In an opinion authored by Justice Busby and joined by Chief Justice Blacklock and Justices Lehrmann, Devine, and Hawkins, the Supreme Court affirmed. The Court “set the stage” by examining post-judgment procedures generally, finding that many of them—from writs of garnishment to appellate rights—are judgment-debtor specific before concluding it “follows that supersedeas practice is also debtor-specific.” Interpreting Chapter 52's text against this “backdrop” confirmed the conclusion: Because the "security" capped by Section 52.006(b) is defined as "a bond or deposit posted . . . by a judgment debtor" in Section 52.001, a straightforward combination of the provisions means Section 52.006(b)'s cap applies per judgment debtor, not per judgment.

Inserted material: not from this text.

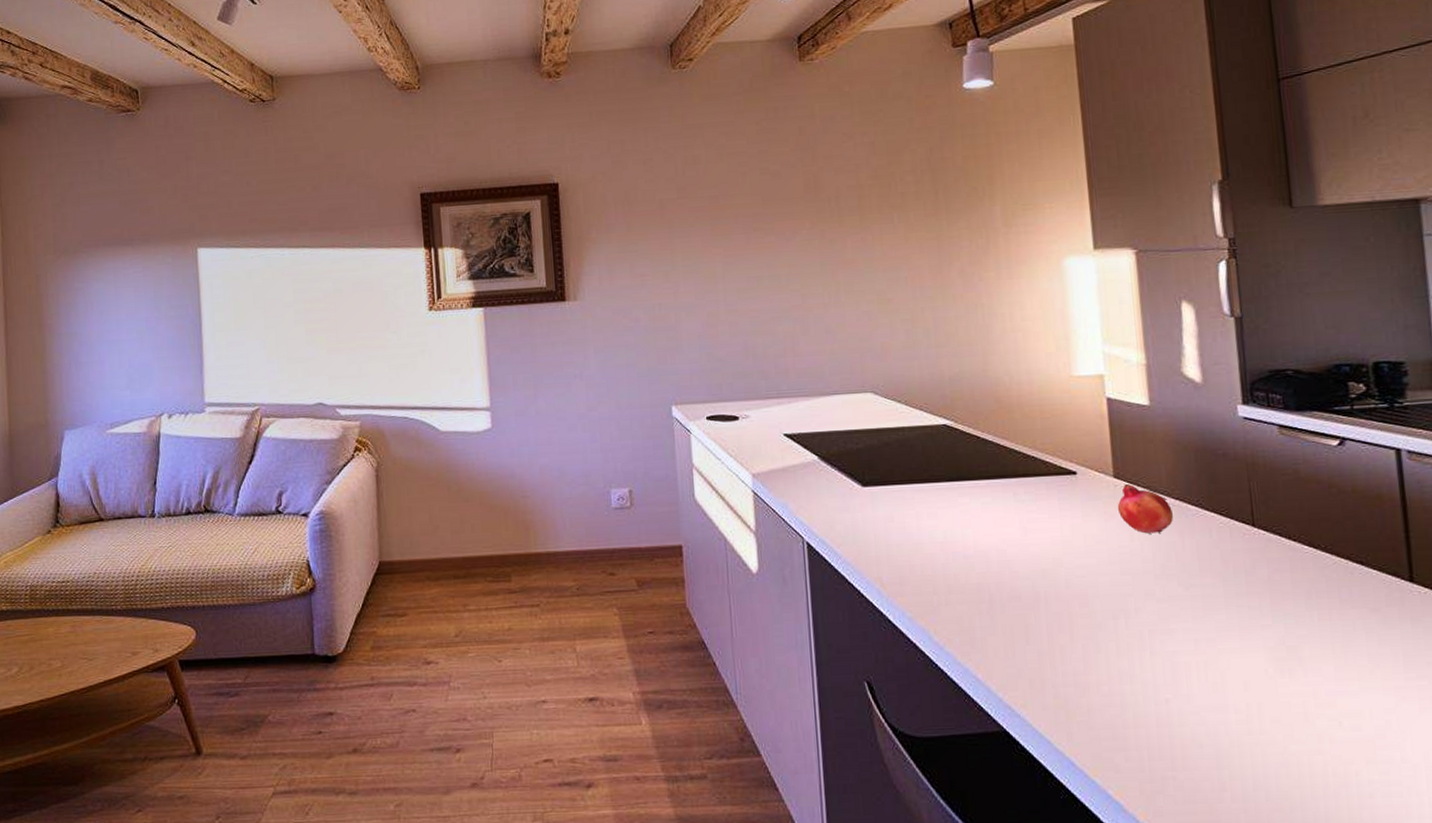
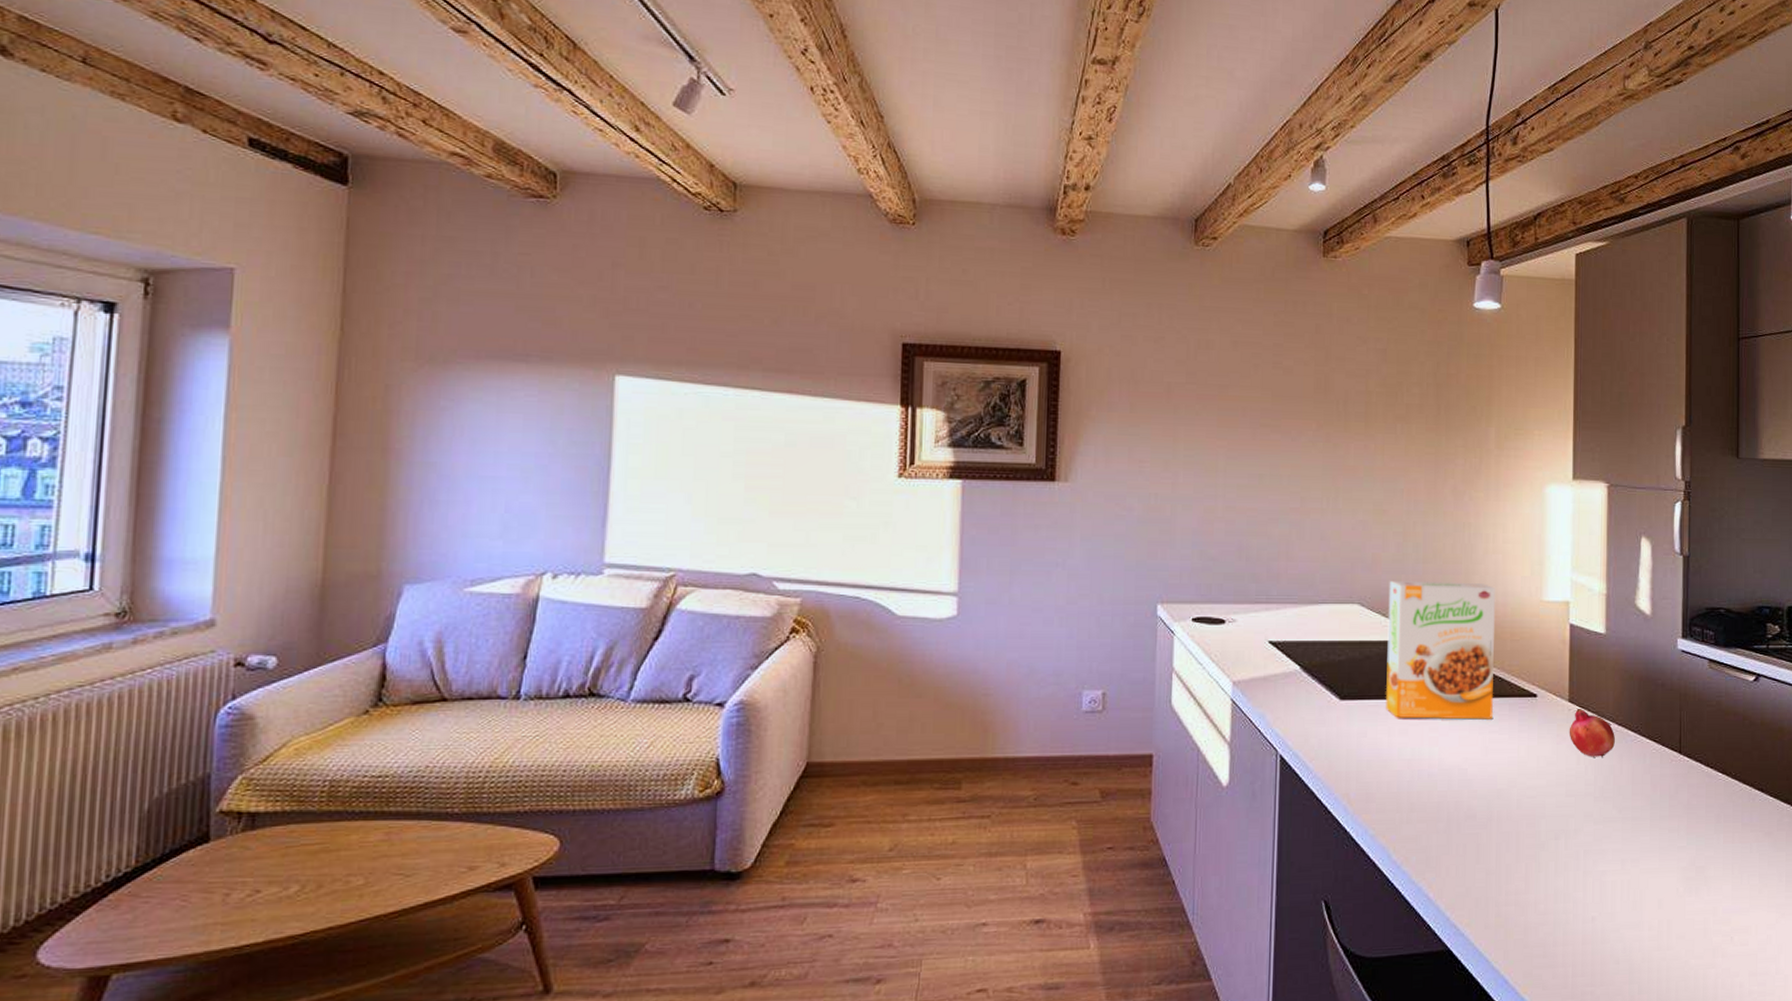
cereal box: none [901,363,1029,503] -> present [1385,580,1496,720]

The majority further outlined the shortcomings in alternative interpretations. It first explained the dissent's “bond”-based interpretation was contrary to the statutory text, unsupported by historical practice, and relied on an interpretative canon that raised more questions than it answered. The majority also concluded interpreting the cap to apply per judgment as the Greystar entities urged “would lead to results even [they] admit are wrong" and a statutory scheme that applies a per-judgment cap in some circumstances and a per-judgment-debtor cap in others.
- Supersedeas strategy now must be defendant-specific. In multi-defendant cases, a single $25-million bond will not necessarily suspend execution against everyone. Each judgment debtor must account for its own cap—whether through separate bonds, a joint bond that secures the combined capped amount, or another reduction mechanism under Chapter 52.

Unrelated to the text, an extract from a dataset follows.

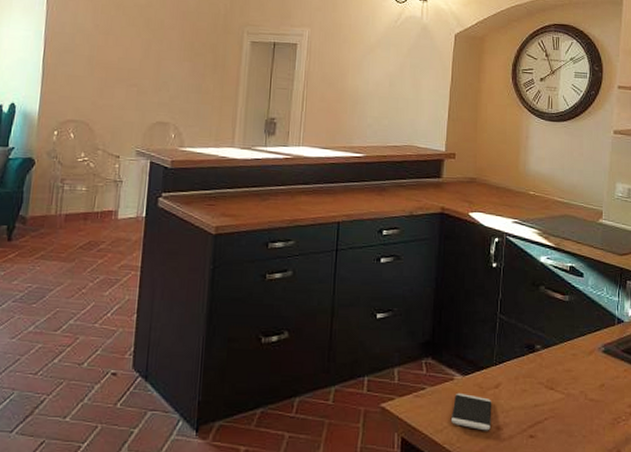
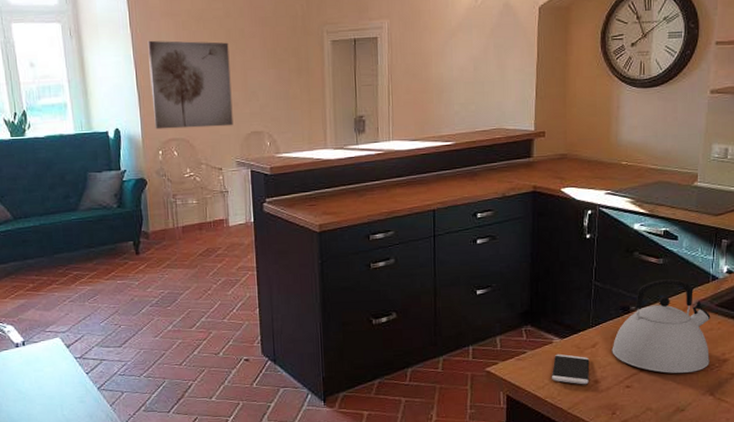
wall art: none [54,19,146,114] -> present [147,40,234,130]
kettle: none [515,318,617,426] -> present [612,279,711,374]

- Joint defense groups should plan for post-judgment security before the verdict. The decision makes bond allocation, indemnity rights, surety capacity, and contribution issues harder to leave for later—especially where co-defendants have different balance sheets, insurance positions, or appellate incentives. A joint bond remains possible, but only if it gives the creditor the same protection as separate bonds would.
- The cure holding matters too. The Court's presumptive 20-day cure window provides defendants with an important procedural backstop when bond sufficiency is challenged.
- Expect this issue to return to the Legislature. Framing the decision as increasing the cost of appeals in multi-defendant cases and potentially requiring security beyond the judgment in some scenarios, the dissent expressly suggested the Legislature may wish to revisit whether Chapter 52, as written, strikes the right balance.